▶ [INSTRUCTIONS FOR THE TASK]: Take the lines below beginning at the line that has "beyond password guessing." and stopping after the line that has "to weak password policies.", and print them exactly as they are, with no other lines.

▶ [DATA FOR THIS TASK]:
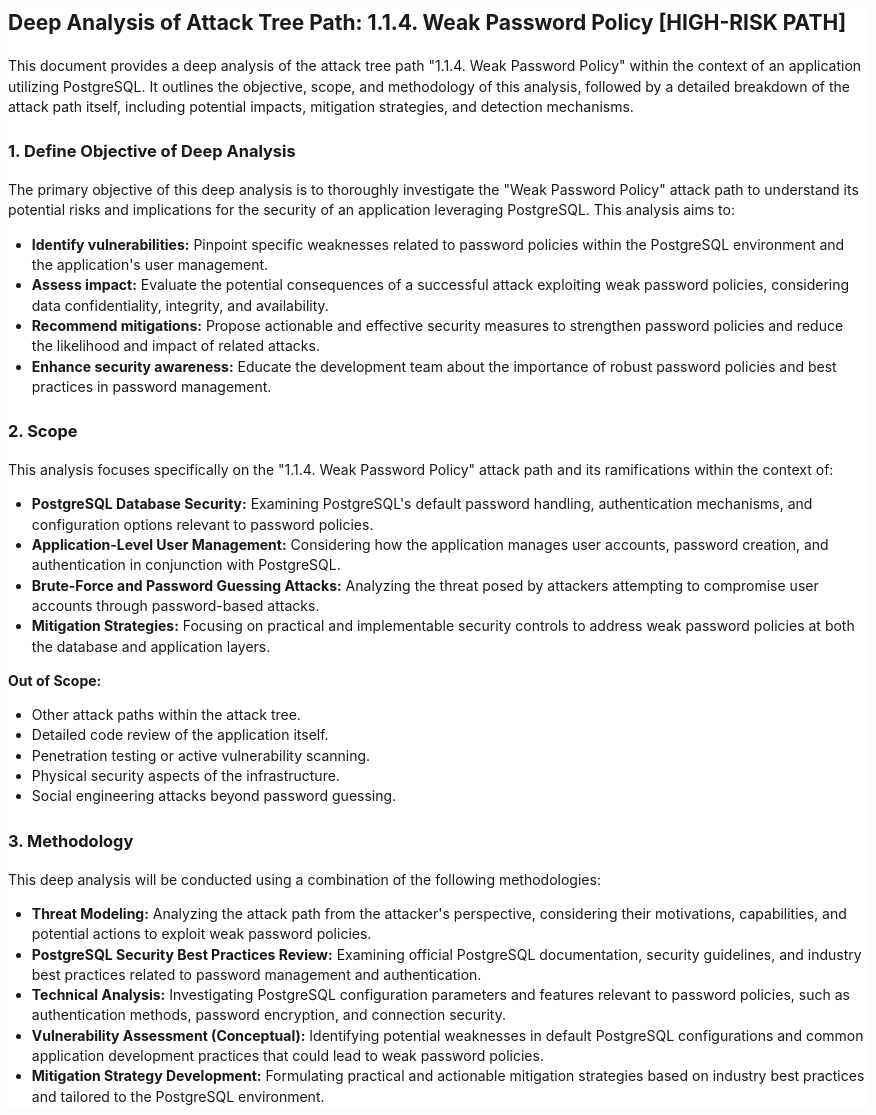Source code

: ## Deep Analysis of Attack Tree Path: 1.1.4. Weak Password Policy [HIGH-RISK PATH]

This document provides a deep analysis of the attack tree path "1.1.4. Weak Password Policy" within the context of an application utilizing PostgreSQL. It outlines the objective, scope, and methodology of this analysis, followed by a detailed breakdown of the attack path itself, including potential impacts, mitigation strategies, and detection mechanisms.

### 1. Define Objective of Deep Analysis

The primary objective of this deep analysis is to thoroughly investigate the "Weak Password Policy" attack path to understand its potential risks and implications for the security of an application leveraging PostgreSQL. This analysis aims to:

*   **Identify vulnerabilities:** Pinpoint specific weaknesses related to password policies within the PostgreSQL environment and the application's user management.
*   **Assess impact:**  Evaluate the potential consequences of a successful attack exploiting weak password policies, considering data confidentiality, integrity, and availability.
*   **Recommend mitigations:**  Propose actionable and effective security measures to strengthen password policies and reduce the likelihood and impact of related attacks.
*   **Enhance security awareness:**  Educate the development team about the importance of robust password policies and best practices in password management.

### 2. Scope

This analysis focuses specifically on the "1.1.4. Weak Password Policy" attack path and its ramifications within the context of:

*   **PostgreSQL Database Security:**  Examining PostgreSQL's default password handling, authentication mechanisms, and configuration options relevant to password policies.
*   **Application-Level User Management:**  Considering how the application manages user accounts, password creation, and authentication in conjunction with PostgreSQL.
*   **Brute-Force and Password Guessing Attacks:**  Analyzing the threat posed by attackers attempting to compromise user accounts through password-based attacks.
*   **Mitigation Strategies:**  Focusing on practical and implementable security controls to address weak password policies at both the database and application layers.

**Out of Scope:**

*   Other attack paths within the attack tree.
*   Detailed code review of the application itself.
*   Penetration testing or active vulnerability scanning.
*   Physical security aspects of the infrastructure.
*   Social engineering attacks beyond password guessing.

### 3. Methodology

This deep analysis will be conducted using a combination of the following methodologies:

*   **Threat Modeling:**  Analyzing the attack path from the attacker's perspective, considering their motivations, capabilities, and potential actions to exploit weak password policies.
*   **PostgreSQL Security Best Practices Review:**  Examining official PostgreSQL documentation, security guidelines, and industry best practices related to password management and authentication.
*   **Technical Analysis:**  Investigating PostgreSQL configuration parameters and features relevant to password policies, such as authentication methods, password encryption, and connection security.
*   **Vulnerability Assessment (Conceptual):**  Identifying potential weaknesses in default PostgreSQL configurations and common application development practices that could lead to weak password policies.
*   **Mitigation Strategy Development:**  Formulating practical and actionable mitigation strategies based on industry best practices and tailored to the PostgreSQL environment.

▶ [EXERCISE SOLUTION]:
*   Social engineering attacks beyond password guessing.

### 3. Methodology

This deep analysis will be conducted using a combination of the following methodologies:

*   **Threat Modeling:**  Analyzing the attack path from the attacker's perspective, considering their motivations, capabilities, and potential actions to exploit weak password policies.
*   **PostgreSQL Security Best Practices Review:**  Examining official PostgreSQL documentation, security guidelines, and industry best practices related to password management and authentication.
*   **Technical Analysis:**  Investigating PostgreSQL configuration parameters and features relevant to password policies, such as authentication methods, password encryption, and connection security.
*   **Vulnerability Assessment (Conceptual):**  Identifying potential weaknesses in default PostgreSQL configurations and common application development practices that could lead to weak password policies.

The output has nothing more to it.